Participar de un recital de música
o, simplemente, escuchar algunas canciones es exponerse a una lluvia de
sensaciones. De repente uno puede sentir que está desnuda la piel y, por ello,
que es capaz de recibir las vibraciones de un modo tan profundo, tan sostenido.
Como si la música y, sobre todo, los versos nos hablasen de un modo particular,
de tal manera que uno los puede sentir como únicos, como dirigidos a uno mismo.
Algo así como palabras que tienen las formas justas para que se cuelen por esas
rendijas que protegen a nuestra sensibilidad, sean las rendijas que nos
protegen grandes o pequeñas.
Si, parece una cursilería, se puede decir con
veracidad. ¿Pero escapamos a eso? O mejor dicho, ¿es bueno no ser sensible a
eso? Esa supuesta sensibilidad es un elogio de nuestra humanidad, no un karma
de una persona, de una edad, de un estado. Es una de las ocasiones donde el
ánimo debería estar exaltado, aun manteniendo la calma.

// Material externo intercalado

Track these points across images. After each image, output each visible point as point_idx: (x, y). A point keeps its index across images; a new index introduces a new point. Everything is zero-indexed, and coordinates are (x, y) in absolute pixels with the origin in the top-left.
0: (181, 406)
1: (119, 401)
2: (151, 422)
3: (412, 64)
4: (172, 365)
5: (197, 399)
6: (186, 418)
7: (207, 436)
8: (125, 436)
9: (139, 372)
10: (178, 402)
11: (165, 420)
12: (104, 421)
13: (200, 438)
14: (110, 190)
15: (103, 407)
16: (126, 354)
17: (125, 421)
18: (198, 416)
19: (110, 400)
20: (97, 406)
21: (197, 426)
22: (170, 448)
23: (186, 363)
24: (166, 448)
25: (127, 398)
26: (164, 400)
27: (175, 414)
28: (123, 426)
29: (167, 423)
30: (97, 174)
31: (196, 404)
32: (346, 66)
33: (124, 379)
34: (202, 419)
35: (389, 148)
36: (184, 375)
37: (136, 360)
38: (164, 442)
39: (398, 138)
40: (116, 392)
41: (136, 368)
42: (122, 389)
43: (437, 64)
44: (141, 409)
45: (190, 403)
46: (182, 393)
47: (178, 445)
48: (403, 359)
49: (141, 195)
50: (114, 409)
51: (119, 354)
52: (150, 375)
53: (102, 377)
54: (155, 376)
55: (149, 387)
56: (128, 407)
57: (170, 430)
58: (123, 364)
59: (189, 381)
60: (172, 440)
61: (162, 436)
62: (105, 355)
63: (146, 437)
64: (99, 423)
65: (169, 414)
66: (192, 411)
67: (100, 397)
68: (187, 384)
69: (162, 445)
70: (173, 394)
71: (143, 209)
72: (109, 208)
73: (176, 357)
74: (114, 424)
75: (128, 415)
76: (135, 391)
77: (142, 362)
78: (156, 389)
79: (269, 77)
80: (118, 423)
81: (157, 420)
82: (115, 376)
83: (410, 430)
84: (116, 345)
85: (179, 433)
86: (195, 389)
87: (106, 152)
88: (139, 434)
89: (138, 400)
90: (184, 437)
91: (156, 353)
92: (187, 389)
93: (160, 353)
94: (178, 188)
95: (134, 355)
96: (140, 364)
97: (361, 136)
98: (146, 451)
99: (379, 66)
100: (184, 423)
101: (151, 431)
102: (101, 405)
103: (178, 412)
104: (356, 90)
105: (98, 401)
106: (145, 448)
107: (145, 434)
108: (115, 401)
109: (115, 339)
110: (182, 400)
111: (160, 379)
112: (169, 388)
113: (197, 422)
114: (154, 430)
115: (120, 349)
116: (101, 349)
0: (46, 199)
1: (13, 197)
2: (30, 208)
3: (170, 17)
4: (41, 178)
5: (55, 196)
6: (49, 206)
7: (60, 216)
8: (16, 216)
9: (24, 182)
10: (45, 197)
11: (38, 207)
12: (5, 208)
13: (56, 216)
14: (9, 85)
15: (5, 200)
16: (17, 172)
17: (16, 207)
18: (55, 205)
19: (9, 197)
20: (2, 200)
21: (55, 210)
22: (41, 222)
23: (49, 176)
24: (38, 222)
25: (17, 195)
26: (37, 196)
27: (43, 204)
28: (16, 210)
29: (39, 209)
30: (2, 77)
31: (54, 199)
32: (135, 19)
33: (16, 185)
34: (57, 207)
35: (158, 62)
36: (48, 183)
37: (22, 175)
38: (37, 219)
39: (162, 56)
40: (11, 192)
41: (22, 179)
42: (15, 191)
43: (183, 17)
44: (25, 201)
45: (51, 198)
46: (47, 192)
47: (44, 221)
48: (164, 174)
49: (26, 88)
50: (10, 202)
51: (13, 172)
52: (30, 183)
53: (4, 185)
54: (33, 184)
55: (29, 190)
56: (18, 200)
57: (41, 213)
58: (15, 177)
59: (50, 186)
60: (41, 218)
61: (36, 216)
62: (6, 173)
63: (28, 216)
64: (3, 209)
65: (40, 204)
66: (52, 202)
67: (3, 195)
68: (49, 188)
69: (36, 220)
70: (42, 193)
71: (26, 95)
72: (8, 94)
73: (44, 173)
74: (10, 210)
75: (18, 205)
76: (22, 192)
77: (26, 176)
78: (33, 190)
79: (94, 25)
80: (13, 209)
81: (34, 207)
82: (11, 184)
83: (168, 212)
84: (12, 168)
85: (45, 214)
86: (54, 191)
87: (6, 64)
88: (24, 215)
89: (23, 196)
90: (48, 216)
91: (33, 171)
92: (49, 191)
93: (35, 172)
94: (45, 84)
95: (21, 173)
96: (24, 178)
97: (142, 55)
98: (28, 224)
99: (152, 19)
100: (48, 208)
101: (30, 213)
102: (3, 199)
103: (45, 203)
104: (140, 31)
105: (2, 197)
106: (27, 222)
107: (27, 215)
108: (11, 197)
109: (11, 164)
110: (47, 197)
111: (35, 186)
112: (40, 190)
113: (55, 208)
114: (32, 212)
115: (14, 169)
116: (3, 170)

Todos y todas guardamos en la
mente canciones que nos han hecho emocionar ya que representan una síntesis
elocuente –y acepemos, muchas veces exageradas- de lo que sentimos como el
instante vital. Canciones que han sonado al tiempo que teníamos el encuentro o
el desencuentro que establece una marca indeleble en nuestro espíritu.
La música, esa habilidad humana,
de juntar sonidos para transformarlas en un lenguaje que comunica nos los
adueñamos para dejar espacio a los no dichos, a las cosas que no sabemos, ni
queremos expresar. Robamos versos y melodías para que ellas sean nuestro
traductor en tantas ocasiones. Pero también para que sean el testigo elocuente
cuando no estamos o no están, de nuestro sentimiento.
Canciones. Otra mágica manera de
comunicar, que, nunca debe reemplazar el comunicar. Esa capacidad maravillosa
de poder decir, con palabras, miradas, caricias, gestos y silencios lo que
sentimos. Siempre es mejor decir "My lover", que simplemente hacer que la canción diga "My lover",
aunque siga siendo lindo escucharla y quede siempre nos suene como una declaración de principios.